Problems to solve:
**1.** Set down the portion of the Mars life post between "No, I wasn't" and "to gain respectibility.", inclusive.
**2.** Condense the paragraph of the Mars life post that opens with "No, I wasn't there when the samples were analyzed" into a short bulleted list that keeps its main facts.
**3.** In the Mars life post, how many times must a measurement be repeated before it begins to gain respectability?

Extract to read:
[meteorite-list] Mars life concerns

From: Marc Fries <m.fries_at_meteoritecentral.com>
Date: Tue Jul 19 10:18:12 2005
Message-ID: <1136.69.251.197.11.1121782687.squirrel_at_webmail.ciw.edu>

Howdy

    "Unscientific", eh? (--truly vile response deleted---)
    No, I wasn't there when the samples were analyzed. Hell, I wasn't
even born yet. Luckily for me that's not a prerequisite for owning a
fully functioning iota of horse sense. None of the other samples, either
from the lunar samples or from the Surveyor, turned up a
positive signal. This is actually evidence that the solitary positive
signal is a fluke; an anomaly; an outlier. A truly believable
measurement would be -=repeatable=-. Where measurements are
concerned, and especially microbial measurements where some level of
contamination is almost a certainty, once is an accident. Twice is a
coincidence. As a rule of thumb, only when you can repeat your
measurement at least three times does it begin to gain respectibility.

Information supplied:
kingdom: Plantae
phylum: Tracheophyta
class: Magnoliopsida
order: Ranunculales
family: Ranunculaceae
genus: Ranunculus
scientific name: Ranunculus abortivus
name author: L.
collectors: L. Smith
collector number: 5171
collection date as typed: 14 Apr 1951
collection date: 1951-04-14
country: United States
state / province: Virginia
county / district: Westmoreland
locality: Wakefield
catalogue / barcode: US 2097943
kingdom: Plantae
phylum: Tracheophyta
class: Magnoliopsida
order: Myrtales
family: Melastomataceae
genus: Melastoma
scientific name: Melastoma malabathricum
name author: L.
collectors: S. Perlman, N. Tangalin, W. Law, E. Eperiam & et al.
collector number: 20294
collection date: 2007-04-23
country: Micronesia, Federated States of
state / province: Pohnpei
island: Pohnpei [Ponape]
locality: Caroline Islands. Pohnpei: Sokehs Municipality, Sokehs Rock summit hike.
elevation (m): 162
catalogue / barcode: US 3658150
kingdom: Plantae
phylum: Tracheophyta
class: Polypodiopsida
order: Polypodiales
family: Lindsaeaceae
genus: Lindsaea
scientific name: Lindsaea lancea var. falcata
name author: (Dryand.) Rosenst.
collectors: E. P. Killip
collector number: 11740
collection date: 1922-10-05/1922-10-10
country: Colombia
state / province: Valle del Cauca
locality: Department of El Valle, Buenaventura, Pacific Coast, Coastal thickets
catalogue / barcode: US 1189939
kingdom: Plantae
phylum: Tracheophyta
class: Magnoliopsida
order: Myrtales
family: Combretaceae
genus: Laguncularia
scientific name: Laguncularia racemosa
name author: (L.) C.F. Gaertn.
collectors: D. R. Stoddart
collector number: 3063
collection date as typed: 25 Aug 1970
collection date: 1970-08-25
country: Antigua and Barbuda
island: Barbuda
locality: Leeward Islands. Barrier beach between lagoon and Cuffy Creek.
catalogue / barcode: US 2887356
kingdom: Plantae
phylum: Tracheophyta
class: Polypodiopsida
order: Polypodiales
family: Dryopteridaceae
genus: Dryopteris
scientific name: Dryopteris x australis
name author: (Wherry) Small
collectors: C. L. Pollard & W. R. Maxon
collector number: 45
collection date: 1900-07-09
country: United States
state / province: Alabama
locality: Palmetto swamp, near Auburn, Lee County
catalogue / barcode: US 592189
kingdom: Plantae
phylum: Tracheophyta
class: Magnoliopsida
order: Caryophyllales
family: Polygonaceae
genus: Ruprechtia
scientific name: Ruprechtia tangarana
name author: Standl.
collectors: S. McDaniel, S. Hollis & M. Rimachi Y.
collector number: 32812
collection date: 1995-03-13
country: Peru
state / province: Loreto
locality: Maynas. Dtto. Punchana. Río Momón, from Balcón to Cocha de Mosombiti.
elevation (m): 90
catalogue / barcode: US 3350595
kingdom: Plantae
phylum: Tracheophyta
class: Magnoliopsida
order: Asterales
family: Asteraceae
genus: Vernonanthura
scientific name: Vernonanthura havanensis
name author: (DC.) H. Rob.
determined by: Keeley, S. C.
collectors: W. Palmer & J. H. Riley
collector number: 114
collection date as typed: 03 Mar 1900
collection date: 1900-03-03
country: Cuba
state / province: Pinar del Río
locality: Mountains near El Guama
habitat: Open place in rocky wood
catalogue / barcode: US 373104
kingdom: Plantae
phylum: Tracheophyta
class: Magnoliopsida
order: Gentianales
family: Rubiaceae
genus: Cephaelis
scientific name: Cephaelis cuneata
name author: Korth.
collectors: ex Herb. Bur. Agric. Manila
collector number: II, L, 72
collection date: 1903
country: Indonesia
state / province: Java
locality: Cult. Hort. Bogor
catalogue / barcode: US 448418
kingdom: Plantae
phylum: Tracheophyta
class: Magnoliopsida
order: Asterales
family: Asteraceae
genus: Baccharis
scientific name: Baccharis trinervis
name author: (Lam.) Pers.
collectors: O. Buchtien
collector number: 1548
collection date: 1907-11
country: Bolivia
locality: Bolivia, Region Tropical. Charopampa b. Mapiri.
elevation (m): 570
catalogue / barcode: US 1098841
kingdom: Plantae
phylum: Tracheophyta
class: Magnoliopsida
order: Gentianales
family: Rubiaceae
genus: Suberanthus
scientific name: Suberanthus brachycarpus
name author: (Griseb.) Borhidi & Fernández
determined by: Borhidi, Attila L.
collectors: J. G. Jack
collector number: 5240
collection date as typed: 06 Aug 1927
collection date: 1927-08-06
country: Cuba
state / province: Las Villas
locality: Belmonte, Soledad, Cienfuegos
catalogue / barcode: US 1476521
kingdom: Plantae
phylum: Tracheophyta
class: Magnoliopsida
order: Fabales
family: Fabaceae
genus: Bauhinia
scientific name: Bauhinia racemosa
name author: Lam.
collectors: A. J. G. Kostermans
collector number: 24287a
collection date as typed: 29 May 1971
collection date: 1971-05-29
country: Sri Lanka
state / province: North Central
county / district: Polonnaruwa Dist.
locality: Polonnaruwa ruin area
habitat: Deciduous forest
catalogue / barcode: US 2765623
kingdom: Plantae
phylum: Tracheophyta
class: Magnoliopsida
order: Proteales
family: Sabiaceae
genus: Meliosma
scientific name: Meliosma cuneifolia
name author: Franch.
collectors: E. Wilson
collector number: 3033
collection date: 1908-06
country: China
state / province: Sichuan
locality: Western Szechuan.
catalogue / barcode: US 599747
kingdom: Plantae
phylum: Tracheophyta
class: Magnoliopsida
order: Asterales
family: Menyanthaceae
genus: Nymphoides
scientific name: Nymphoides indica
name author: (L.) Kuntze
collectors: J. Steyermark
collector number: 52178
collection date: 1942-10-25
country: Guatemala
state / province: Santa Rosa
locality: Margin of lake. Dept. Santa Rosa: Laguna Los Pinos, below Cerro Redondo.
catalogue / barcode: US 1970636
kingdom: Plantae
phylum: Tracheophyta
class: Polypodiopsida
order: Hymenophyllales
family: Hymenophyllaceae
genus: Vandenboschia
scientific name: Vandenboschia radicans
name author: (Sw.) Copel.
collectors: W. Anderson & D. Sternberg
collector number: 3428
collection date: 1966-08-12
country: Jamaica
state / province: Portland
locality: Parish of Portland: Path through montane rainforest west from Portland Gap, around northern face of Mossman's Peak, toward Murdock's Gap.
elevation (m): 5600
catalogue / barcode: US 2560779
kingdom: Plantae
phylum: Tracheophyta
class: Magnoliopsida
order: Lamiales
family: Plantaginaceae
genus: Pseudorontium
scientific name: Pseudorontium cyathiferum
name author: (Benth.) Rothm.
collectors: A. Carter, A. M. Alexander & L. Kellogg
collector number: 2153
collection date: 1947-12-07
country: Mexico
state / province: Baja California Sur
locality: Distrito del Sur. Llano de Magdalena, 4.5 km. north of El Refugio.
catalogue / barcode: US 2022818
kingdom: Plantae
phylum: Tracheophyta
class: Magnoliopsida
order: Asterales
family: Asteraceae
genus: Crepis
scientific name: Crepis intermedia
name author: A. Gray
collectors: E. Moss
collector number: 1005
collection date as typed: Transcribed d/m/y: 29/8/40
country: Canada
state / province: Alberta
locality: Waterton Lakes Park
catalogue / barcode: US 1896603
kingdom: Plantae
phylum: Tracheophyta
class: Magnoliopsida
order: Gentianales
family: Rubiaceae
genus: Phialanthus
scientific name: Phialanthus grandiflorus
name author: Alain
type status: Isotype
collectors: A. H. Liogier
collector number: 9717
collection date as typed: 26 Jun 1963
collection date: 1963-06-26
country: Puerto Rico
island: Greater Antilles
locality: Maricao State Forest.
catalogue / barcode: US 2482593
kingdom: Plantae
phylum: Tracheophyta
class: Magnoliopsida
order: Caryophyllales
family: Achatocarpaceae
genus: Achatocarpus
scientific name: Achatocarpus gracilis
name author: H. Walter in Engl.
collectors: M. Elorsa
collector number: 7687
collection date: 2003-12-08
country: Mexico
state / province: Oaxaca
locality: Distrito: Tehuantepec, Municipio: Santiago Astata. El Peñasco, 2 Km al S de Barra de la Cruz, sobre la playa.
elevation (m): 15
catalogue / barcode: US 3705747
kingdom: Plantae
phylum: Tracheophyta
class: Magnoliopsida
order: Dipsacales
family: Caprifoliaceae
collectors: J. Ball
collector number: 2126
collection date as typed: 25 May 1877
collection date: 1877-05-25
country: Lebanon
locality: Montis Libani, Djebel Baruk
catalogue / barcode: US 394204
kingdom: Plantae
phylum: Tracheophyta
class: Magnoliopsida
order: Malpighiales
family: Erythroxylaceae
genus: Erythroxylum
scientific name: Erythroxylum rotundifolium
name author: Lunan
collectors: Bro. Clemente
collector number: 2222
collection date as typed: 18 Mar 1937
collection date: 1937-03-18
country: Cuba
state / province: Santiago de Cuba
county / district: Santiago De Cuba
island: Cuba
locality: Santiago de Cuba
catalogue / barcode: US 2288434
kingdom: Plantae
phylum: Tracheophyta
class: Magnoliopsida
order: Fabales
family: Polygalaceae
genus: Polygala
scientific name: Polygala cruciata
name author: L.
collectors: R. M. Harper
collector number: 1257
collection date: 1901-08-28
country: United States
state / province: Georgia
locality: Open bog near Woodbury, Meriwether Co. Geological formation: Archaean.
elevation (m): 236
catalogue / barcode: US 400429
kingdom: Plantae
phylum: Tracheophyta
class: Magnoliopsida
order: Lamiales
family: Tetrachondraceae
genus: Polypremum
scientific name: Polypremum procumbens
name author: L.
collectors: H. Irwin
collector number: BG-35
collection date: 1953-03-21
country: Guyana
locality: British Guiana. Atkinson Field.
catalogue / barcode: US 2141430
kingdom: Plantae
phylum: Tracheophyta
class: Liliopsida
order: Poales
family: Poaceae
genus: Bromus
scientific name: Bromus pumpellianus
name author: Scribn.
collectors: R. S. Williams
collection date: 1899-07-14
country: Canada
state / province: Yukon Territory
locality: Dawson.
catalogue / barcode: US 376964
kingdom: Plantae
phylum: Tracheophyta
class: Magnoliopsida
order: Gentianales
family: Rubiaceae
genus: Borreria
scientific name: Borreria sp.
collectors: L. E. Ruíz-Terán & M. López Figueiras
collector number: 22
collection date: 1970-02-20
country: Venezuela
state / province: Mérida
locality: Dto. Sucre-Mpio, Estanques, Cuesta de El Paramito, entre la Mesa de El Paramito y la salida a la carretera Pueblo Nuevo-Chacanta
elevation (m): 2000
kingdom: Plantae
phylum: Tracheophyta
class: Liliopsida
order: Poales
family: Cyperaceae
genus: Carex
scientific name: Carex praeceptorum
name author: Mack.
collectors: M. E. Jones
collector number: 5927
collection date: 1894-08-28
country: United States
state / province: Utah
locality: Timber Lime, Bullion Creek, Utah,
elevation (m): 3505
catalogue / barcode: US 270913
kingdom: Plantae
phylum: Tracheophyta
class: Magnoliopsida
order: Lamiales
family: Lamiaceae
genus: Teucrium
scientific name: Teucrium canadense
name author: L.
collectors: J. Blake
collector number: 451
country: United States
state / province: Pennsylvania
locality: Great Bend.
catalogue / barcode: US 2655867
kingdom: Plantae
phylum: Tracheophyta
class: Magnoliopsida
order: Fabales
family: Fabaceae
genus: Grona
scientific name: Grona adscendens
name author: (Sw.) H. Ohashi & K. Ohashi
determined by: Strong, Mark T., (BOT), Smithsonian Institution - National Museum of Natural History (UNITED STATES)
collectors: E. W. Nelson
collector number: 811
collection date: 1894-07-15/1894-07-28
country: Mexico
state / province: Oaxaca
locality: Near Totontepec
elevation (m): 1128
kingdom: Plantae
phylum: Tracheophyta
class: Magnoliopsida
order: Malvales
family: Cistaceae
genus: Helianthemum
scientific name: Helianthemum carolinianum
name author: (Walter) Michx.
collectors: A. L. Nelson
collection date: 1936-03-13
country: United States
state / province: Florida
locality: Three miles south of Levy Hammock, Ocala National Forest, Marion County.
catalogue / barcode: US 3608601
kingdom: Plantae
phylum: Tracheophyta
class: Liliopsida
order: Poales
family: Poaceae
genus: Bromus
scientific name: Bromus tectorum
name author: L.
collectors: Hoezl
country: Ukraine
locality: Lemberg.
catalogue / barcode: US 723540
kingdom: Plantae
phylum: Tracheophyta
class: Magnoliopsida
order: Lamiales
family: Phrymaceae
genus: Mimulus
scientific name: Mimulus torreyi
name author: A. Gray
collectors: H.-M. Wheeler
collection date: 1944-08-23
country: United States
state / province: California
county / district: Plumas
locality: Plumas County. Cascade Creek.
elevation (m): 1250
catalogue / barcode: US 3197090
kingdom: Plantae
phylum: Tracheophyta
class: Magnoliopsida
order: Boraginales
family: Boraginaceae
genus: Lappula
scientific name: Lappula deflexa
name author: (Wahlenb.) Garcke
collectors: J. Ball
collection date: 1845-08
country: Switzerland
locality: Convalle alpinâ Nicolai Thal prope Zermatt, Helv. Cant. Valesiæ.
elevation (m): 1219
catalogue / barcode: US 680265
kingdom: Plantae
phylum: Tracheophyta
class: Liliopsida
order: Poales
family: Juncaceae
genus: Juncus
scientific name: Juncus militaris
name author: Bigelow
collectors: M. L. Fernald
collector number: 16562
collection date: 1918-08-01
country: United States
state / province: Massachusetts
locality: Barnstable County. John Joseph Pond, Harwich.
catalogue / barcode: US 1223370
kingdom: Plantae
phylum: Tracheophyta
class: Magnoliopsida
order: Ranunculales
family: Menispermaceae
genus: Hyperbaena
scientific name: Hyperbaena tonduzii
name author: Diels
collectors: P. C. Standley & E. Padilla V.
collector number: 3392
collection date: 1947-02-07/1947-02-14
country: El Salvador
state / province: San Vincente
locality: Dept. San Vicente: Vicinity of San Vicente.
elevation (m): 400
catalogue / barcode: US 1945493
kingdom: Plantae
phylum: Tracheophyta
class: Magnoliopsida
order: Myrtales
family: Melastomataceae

Results of the tasks:
**1.**
No, I wasn't there when the samples were analyzed. Hell, I wasn't
even born yet. Luckily for me that's not a prerequisite for owning a
fully functioning iota of horse sense. None of the other samples, either
from the lunar samples or from the Surveyor, turned up a
positive signal. This is actually evidence that the solitary positive
signal is a fluke; an anomaly; an outlier. A truly believable
measurement would be -=repeatable=-. Where measurements are
concerned, and especially microbial measurements where some level of
contamination is almost a certainty, once is an accident. Twice is a
coincidence. As a rule of thumb, only when you can repeat your
measurement at least three times does it begin to gain respectibility.

**2.**
- The writer was not present when the samples were analyzed and had not yet been born.
- None of the other samples, from the lunar samples or from the Surveyor, turned up a positive signal.
- This is evidence that the single positive signal was a fluke, an anomaly or an outlier.
- A believable measurement must be repeatable, especially a microbial one, where some contamination is almost certain.
- Once is an accident and twice is a coincidence. Only a measurement repeated at least three times begins to gain respectability.

**3.** At least three times.